**EXERCISE DIRECTIONS:**
Arrange the lines from the start of the rows through the line containing "Il s’agit de" as a Markdown table with the columns No. and Line text. Number each line in order and leave out blank lines.

**STUDY MATERIAL:**
# # # # #

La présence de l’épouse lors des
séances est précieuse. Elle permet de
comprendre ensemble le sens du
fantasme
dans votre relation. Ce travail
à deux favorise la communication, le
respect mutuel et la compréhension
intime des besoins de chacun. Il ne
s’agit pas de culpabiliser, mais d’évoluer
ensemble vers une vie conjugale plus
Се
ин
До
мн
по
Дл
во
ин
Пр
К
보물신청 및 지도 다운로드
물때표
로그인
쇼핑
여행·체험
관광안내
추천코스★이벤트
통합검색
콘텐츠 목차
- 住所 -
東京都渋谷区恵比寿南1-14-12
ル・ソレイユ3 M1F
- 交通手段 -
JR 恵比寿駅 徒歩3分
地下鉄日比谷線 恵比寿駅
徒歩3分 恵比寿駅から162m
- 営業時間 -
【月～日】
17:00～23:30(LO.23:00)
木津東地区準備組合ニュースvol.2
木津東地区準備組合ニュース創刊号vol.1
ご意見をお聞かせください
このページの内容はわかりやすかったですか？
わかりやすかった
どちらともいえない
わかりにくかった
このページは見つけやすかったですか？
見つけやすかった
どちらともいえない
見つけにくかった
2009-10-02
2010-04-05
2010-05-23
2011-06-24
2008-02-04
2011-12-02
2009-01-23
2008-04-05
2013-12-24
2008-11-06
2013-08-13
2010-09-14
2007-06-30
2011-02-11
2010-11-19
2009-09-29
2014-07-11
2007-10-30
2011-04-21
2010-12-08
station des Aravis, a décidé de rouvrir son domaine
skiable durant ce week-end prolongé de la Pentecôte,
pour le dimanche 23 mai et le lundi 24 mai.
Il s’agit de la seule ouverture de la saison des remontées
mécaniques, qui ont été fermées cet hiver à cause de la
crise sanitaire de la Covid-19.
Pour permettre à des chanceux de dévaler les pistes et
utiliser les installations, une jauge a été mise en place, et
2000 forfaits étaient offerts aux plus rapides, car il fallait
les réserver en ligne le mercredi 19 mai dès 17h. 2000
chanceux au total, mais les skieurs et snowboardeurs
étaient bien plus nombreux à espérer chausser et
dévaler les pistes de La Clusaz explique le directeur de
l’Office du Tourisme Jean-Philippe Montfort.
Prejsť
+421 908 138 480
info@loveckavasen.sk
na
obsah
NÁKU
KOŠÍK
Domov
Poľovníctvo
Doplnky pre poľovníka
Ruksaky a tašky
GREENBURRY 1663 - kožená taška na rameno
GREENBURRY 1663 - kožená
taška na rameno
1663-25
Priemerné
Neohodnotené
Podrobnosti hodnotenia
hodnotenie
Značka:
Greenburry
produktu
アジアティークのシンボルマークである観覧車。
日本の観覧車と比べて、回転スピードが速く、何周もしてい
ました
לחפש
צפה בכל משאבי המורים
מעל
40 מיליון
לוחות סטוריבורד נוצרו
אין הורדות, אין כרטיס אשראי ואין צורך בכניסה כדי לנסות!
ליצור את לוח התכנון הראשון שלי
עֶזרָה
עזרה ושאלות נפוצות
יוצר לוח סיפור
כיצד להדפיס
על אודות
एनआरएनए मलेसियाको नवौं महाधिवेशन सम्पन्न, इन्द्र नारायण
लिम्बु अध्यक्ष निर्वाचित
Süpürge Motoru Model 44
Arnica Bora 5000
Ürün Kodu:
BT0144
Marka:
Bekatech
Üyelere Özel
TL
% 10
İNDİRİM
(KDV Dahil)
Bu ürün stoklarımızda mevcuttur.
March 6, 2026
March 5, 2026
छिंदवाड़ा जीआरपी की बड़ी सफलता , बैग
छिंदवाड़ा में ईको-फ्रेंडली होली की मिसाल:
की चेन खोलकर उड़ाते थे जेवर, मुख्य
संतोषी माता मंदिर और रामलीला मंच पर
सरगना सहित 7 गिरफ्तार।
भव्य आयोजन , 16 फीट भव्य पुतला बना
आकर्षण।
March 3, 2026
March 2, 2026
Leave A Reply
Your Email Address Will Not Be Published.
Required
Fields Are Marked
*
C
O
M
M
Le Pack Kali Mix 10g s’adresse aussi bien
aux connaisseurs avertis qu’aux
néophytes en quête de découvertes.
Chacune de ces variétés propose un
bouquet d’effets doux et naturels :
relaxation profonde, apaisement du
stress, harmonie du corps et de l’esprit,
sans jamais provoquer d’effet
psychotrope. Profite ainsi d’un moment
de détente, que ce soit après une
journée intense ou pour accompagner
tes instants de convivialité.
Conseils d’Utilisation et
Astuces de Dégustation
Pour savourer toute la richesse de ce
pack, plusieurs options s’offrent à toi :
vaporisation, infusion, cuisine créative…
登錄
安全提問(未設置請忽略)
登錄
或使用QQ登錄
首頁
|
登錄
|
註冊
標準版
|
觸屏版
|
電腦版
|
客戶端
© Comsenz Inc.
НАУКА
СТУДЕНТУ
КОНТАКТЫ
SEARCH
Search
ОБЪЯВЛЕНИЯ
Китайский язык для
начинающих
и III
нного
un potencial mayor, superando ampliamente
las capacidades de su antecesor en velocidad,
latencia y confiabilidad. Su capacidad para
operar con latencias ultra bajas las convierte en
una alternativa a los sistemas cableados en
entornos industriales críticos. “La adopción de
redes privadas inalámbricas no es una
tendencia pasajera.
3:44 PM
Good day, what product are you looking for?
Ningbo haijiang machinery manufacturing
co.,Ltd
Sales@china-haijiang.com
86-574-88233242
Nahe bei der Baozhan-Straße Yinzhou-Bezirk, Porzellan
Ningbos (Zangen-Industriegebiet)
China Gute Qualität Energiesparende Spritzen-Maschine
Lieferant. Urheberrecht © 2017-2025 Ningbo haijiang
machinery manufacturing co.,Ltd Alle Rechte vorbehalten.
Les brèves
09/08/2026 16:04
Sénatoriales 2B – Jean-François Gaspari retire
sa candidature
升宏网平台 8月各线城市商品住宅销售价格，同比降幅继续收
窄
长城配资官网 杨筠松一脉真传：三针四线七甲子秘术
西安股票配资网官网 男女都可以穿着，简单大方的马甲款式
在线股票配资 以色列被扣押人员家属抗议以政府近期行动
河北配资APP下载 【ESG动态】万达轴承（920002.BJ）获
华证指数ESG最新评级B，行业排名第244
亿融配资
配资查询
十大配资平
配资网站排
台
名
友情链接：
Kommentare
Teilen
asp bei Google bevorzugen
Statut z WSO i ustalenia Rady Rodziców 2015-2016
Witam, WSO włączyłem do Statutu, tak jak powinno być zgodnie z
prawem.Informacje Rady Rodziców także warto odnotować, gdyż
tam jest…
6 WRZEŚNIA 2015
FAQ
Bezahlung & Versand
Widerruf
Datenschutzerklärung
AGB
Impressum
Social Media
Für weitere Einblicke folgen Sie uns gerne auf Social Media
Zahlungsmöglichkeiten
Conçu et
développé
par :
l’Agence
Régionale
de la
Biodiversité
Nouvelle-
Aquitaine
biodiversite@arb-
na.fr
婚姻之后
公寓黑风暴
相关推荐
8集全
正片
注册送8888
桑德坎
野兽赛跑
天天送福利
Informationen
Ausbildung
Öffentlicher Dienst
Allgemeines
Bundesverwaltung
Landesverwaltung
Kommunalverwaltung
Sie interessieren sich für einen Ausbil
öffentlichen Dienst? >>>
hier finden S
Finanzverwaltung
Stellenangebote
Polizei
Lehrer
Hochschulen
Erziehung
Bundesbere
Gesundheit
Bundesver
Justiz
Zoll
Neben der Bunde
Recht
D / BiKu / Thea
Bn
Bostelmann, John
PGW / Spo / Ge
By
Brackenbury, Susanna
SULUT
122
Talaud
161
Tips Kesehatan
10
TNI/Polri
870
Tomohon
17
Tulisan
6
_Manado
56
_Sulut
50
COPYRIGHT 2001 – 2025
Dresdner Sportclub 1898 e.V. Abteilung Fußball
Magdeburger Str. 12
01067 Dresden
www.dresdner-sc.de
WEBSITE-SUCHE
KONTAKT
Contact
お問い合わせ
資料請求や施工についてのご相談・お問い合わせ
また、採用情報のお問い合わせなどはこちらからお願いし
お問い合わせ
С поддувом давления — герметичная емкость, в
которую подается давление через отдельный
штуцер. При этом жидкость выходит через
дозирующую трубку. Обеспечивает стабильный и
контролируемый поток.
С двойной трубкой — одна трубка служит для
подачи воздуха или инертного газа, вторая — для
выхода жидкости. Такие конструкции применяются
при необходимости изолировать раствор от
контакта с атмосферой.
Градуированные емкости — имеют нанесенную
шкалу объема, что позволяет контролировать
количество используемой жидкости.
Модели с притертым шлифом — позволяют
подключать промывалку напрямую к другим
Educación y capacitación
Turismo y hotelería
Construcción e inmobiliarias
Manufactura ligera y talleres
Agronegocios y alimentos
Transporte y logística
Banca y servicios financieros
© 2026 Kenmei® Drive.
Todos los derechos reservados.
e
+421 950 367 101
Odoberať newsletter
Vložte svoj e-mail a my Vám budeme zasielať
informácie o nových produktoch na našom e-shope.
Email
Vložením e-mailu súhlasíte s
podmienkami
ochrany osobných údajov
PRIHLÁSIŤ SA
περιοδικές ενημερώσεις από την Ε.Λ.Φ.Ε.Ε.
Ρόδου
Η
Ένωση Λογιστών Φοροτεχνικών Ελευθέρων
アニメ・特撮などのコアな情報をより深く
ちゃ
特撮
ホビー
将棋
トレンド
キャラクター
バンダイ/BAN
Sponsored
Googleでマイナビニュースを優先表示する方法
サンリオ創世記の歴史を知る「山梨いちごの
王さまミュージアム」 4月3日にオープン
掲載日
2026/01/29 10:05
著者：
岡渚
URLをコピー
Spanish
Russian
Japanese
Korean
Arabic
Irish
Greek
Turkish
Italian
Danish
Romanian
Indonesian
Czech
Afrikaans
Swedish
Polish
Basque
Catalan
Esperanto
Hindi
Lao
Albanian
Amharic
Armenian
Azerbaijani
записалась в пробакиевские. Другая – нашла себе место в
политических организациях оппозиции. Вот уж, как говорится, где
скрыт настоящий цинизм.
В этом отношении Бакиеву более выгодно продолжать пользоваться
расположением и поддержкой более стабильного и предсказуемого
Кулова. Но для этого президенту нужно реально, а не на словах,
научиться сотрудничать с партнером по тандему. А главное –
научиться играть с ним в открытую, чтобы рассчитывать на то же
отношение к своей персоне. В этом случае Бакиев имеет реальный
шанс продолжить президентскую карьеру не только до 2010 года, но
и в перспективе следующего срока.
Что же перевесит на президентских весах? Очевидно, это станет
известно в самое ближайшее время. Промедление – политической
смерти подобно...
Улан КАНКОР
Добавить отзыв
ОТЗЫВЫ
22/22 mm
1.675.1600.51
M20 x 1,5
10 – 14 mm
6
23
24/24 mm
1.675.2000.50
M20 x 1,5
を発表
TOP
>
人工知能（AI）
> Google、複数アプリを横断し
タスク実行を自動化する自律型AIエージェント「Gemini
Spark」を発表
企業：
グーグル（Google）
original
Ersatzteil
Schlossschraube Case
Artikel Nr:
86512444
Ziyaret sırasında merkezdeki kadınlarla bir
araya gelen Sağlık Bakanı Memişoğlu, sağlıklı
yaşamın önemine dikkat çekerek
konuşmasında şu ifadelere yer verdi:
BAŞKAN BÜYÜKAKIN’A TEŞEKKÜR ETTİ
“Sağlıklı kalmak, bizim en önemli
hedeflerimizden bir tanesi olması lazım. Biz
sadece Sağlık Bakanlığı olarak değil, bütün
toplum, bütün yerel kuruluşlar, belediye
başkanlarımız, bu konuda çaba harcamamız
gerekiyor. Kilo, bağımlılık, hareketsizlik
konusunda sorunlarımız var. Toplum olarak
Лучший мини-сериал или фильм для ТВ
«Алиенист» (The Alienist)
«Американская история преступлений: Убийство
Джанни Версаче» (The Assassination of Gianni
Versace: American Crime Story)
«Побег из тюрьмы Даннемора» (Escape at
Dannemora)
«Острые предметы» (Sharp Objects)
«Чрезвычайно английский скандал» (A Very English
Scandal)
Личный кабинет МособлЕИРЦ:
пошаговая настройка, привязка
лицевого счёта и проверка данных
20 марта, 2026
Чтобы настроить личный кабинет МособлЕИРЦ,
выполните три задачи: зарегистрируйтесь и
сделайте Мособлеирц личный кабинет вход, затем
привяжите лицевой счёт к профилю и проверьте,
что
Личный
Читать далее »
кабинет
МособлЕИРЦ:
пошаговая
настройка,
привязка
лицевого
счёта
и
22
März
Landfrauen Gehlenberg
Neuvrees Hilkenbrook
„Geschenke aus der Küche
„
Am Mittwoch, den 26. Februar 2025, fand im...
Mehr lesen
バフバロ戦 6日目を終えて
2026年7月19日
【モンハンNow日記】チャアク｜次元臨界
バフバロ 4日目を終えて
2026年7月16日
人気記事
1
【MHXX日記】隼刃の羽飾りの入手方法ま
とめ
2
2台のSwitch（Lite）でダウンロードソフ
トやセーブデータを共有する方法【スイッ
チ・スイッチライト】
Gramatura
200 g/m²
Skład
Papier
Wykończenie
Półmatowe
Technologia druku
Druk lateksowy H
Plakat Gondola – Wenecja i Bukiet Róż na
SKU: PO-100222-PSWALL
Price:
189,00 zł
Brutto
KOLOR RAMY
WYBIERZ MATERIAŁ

# # # # #

**FINISHED EXERCISE:**
| No. | Line text |
|---|---|
| 1 | La présence de l’épouse lors des |
| 2 | séances est précieuse. Elle permet de |
| 3 | comprendre ensemble le sens du |
| 4 | fantasme |
| 5 | dans votre relation. Ce travail |
| 6 | à deux favorise la communication, le |
| 7 | respect mutuel et la compréhension |
| 8 | intime des besoins de chacun. Il ne |
| 9 | s’agit pas de culpabiliser, mais d’évoluer |
| 10 | ensemble vers une vie conjugale plus |
| 11 | Се |
| 12 | ин |
| 13 | До |
| 14 | мн |
| 15 | по |
| 16 | Дл |
| 17 | во |
| 18 | ин |
| 19 | Пр |
| 20 | К |
| 21 | 보물신청 및 지도 다운로드 |
| 22 | 물때표 |
| 23 | 로그인 |
| 24 | 쇼핑 |
| 25 | 여행·체험 |
| 26 | 관광안내 |
| 27 | 추천코스★이벤트 |
| 28 | 통합검색 |
| 29 | 콘텐츠 목차 |
| 30 | - 住所 - |
| 31 | 東京都渋谷区恵比寿南1-14-12 |
| 32 | ル・ソレイユ3 M1F |
| 33 | - 交通手段 - |
| 34 | JR 恵比寿駅 徒歩3分 |
| 35 | 地下鉄日比谷線 恵比寿駅 |
| 36 | 徒歩3分 恵比寿駅から162m |
| 37 | - 営業時間 - |
| 38 | 【月～日】 |
| 39 | 17:00～23:30(LO.23:00) |
| 40 | 木津東地区準備組合ニュースvol.2 |
| 41 | 木津東地区準備組合ニュース創刊号vol.1 |
| 42 | ご意見をお聞かせください |
| 43 | このページの内容はわかりやすかったですか？ |
| 44 | わかりやすかった |
| 45 | どちらともいえない |
| 46 | わかりにくかった |
| 47 | このページは見つけやすかったですか？ |
| 48 | 見つけやすかった |
| 49 | どちらともいえない |
| 50 | 見つけにくかった |
| 51 | 2009-10-02 |
| 52 | 2010-04-05 |
| 53 | 2010-05-23 |
| 54 | 2011-06-24 |
| 55 | 2008-02-04 |
| 56 | 2011-12-02 |
| 57 | 2009-01-23 |
| 58 | 2008-04-05 |
| 59 | 2013-12-24 |
| 60 | 2008-11-06 |
| 61 | 2013-08-13 |
| 62 | 2010-09-14 |
| 63 | 2007-06-30 |
| 64 | 2011-02-11 |
| 65 | 2010-11-19 |
| 66 | 2009-09-29 |
| 67 | 2014-07-11 |
| 68 | 2007-10-30 |
| 69 | 2011-04-21 |
| 70 | 2010-12-08 |
| 71 | station des Aravis, a décidé de rouvrir son domaine |
| 72 | skiable durant ce week-end prolongé de la Pentecôte, |
| 73 | pour le dimanche 23 mai et le lundi 24 mai. |
| 74 | Il s’agit de la seule ouverture de la saison des remontées |